[llvm-dev] [Proposal][RFC] Epilog loop vectorization

Wed Mar 15 09:46:18 PDT 2017

On 03/14/2017 07:50 PM, Adam Nemet wrote:
>
>> On Mar 14, 2017, at 11:33 AM, Hal Finkel <hfinkel at anl.gov 
>> <mailto:hfinkel at anl.gov>> wrote:
>>
>>
>>
>> On 03/14/2017 12:11 PM, Adam Nemet wrote:
>>>
>>>> On Mar 14, 2017, at 9:49 AM, Hal Finkel <hfinkel at anl.gov 
>>>> <mailto:hfinkel at anl.gov>> wrote:
>>>>
>>>>
>>>> On 03/14/2017 11:21 AM, Adam Nemet wrote:
>>>>>
>>>>>> On Mar 14, 2017, at 6:00 AM, Nema, Ashutosh 
>>>>>> <Ashutosh.Nema at amd.com <mailto:Ashutosh.Nema at amd.com>> wrote:
>>>>>>
>>>>>> Summarizing the discussion on the implementation approaches.
>>>>>> Discussed about two approaches, first running 
>>>>>> ‘InnerLoopVectorizer’ again on the epilog loop immediately after 
>>>>>> vectorizing the original loop within the same vectorization pass, 
>>>>>> the second approach where re-running vectorization pass and 
>>>>>> limiting vectorization factor of epilog loop by metadata.
>>>>>> <Approach-2>
>>>>>> Challenges with re-running the vectorizer pass:
>>>>>> 1)Reusing alias check result:
>>>>>> When vectorizer pass runs again it finds the epilog loop as a new 
>>>>>> loop and it may generates alias check, this new alias check may 
>>>>>> overkill the gains of epilog vectorization.
>>>>>> We should use the already computed alias check result instead of 
>>>>>> re computing again.
>>>>>> 2)Rerun the vectorizer and hoist the new alias check:
>>>>>> It’s not possible to hoist alias checks as its not fully 
>>>>>> redundant (not dominated by other checks), it’s not getting 
>>>>>> execute in all paths.
>>>>>> <Mail Attachment.jpeg>
>>>>>
>>>>>
>>>>> I don’t understand.
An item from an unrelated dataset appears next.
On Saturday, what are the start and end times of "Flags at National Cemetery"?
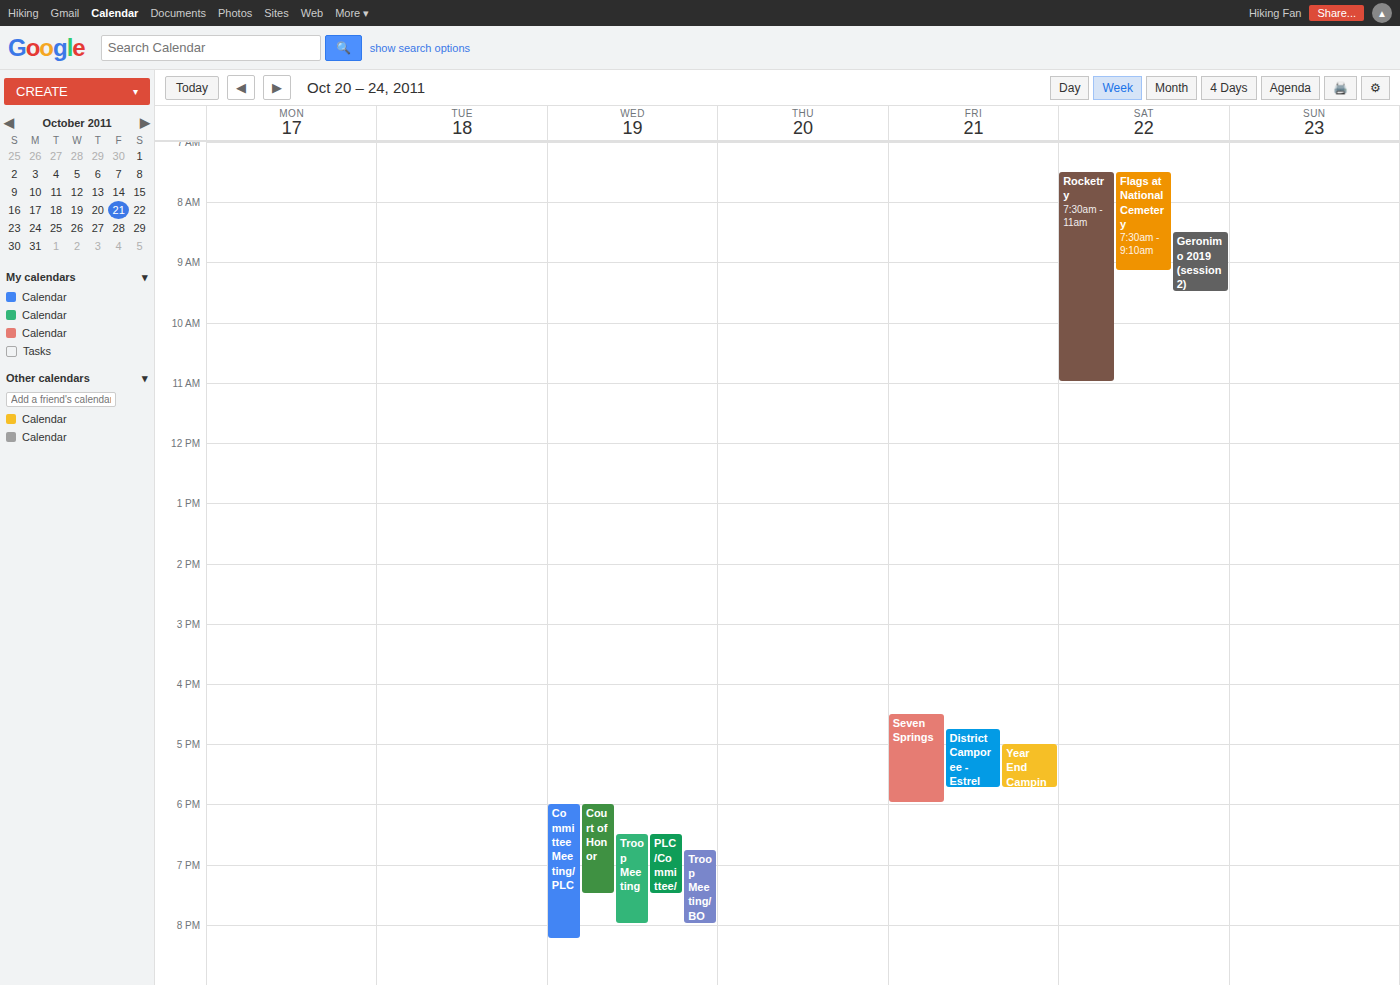
7:30 AM to 9:10 AMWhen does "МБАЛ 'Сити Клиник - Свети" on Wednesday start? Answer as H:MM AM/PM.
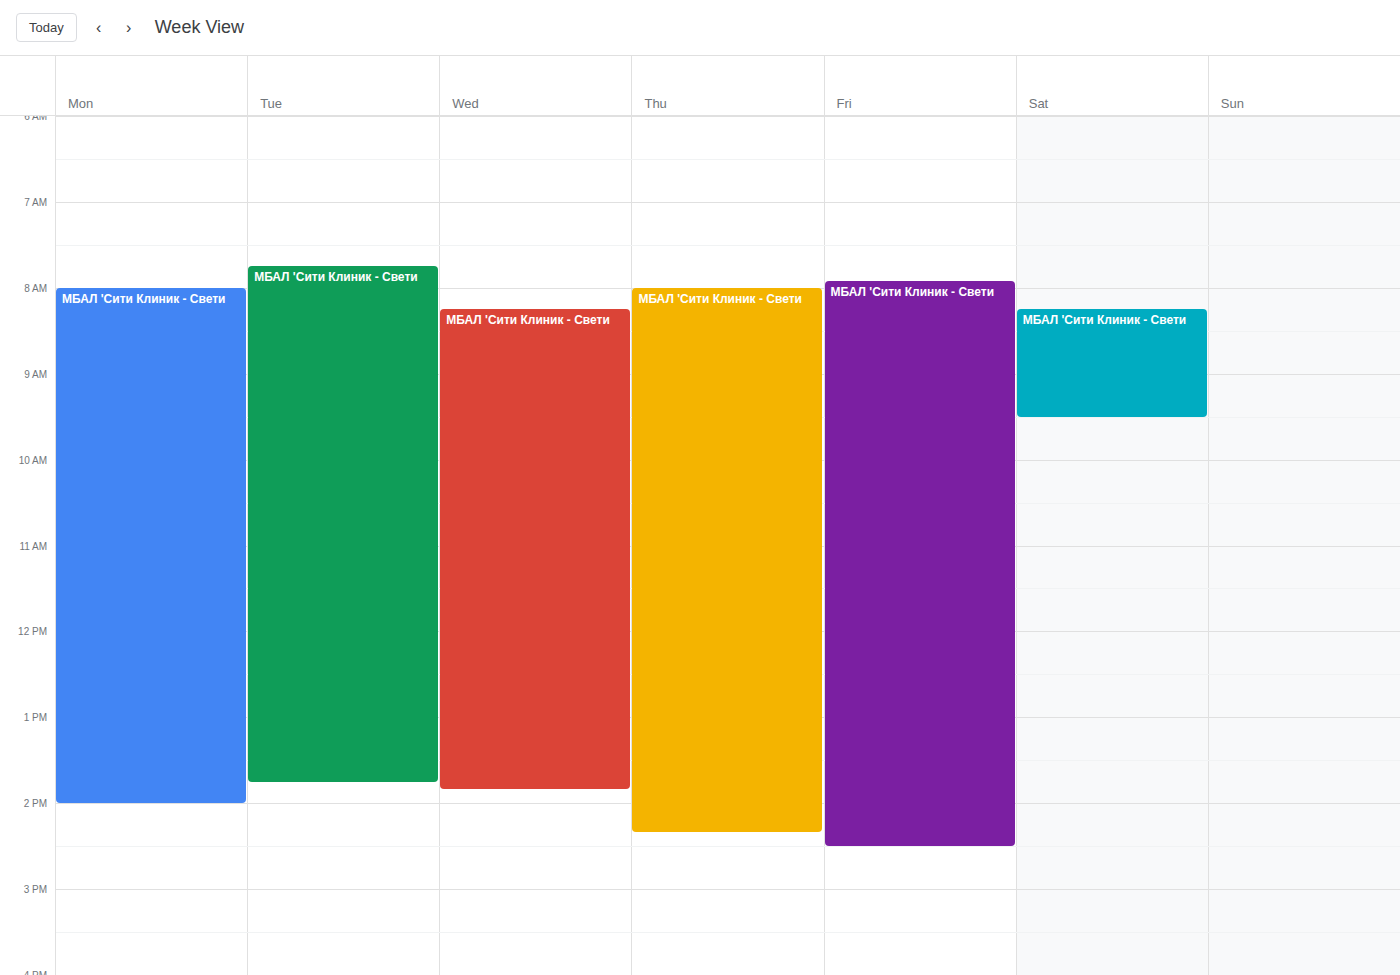
8:15 AMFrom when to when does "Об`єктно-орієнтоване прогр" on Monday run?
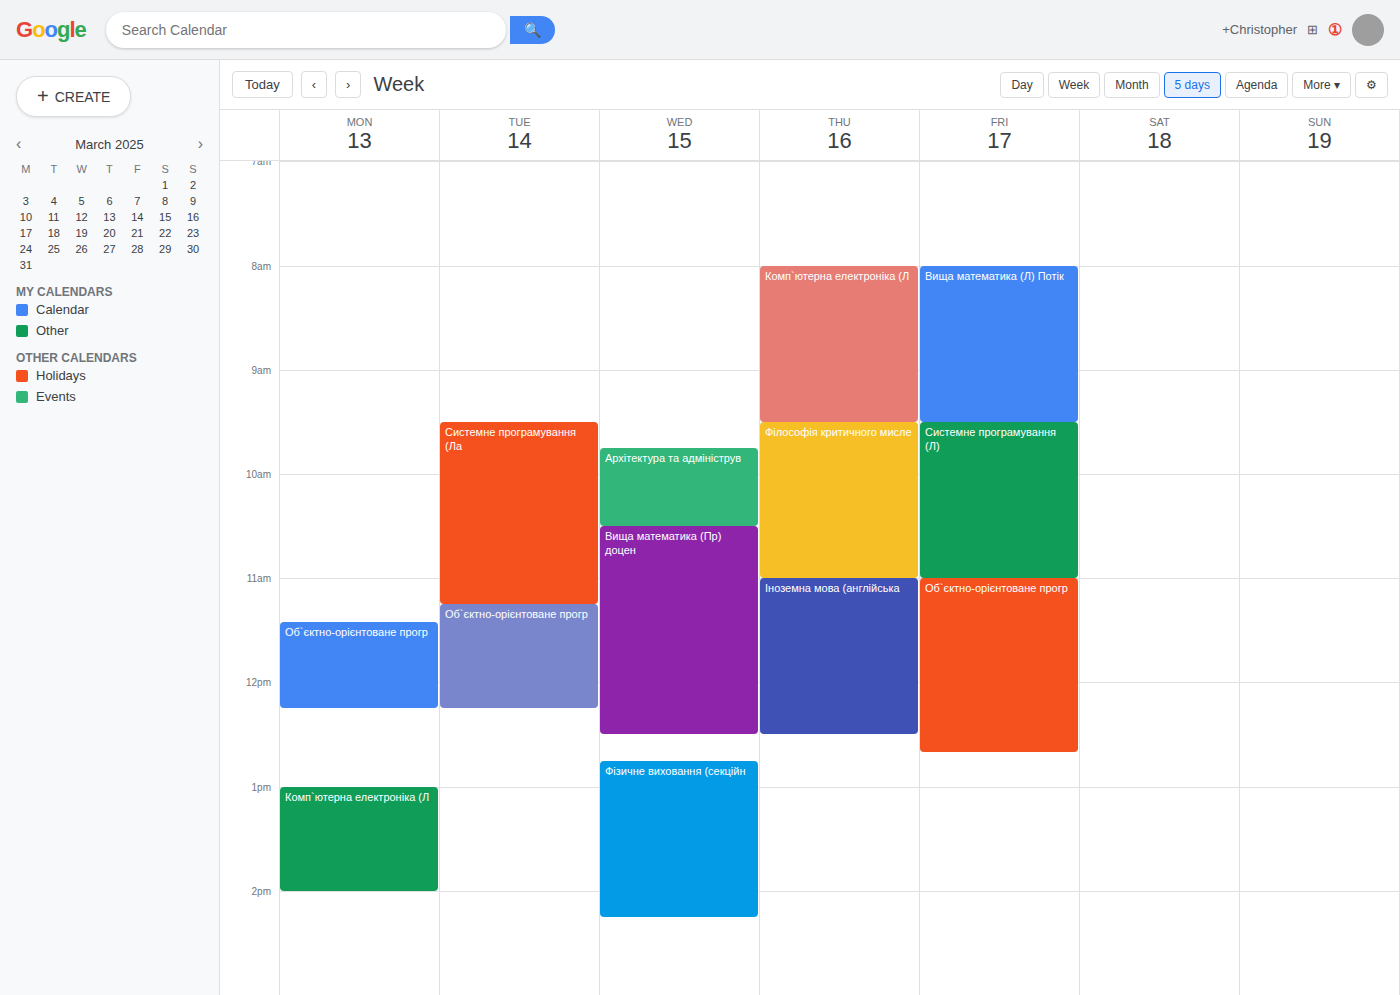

Looks like you have the same alias checks for 
>>>>> the epilog loop too.  How is this CFG different from the 
>>>>> re-vectorization of the scalar loop?
>>>>
>>>> You're looking at the wrong thing. This *is* the image from 
>>>> re-vectorization. The other image (linked below in step (3)) shows 
>>>> the other option.
>>>
>>> Ah ok, the numbering confused me here.
>>>
>>>>
>>>>>  Would be good to have both CFGs here and highlighting the difference.
>>>>>
>>>>> I thought that the whole point was that *if* you reached the 
>>>>> epilog vector loop via the first vector loop, you want to bypass 
>>>>> the alias checks before the epilog vector.
>>>>
>>>> Yes, but, that's not quite true now. You can also reach the 
>>>> epilogue loop if you fail the min-trip-count check, and so you 
>>>> don't know anything about the aliasing checks.
>>>
>>> OK, so we want this loops to be handled specially.  We effectively 
>>> say that we only vectorize this loop if it does not require any 
>>> alias checks or if the alias checks can be predicate-forwarded to 
>>> this loop from existing checks.
>>>
>>> This still seems like an orthogonal issue that may be interesting to 
>>> solve independently.  In other words this could be a nice feature in 
>>> the vectorizer anyway: the loop is estimated to be low-trip count so 
>>> feel free to predicate the new vector loop so that the alias check 
>>> result could be reused from some other block.  We obviously don’t 
>>> have this capability today but it’s something that could be nice 
>>> aside from the vectorizer.
>>
>> That sounds great. I'm not sure, however, exactly what this means. 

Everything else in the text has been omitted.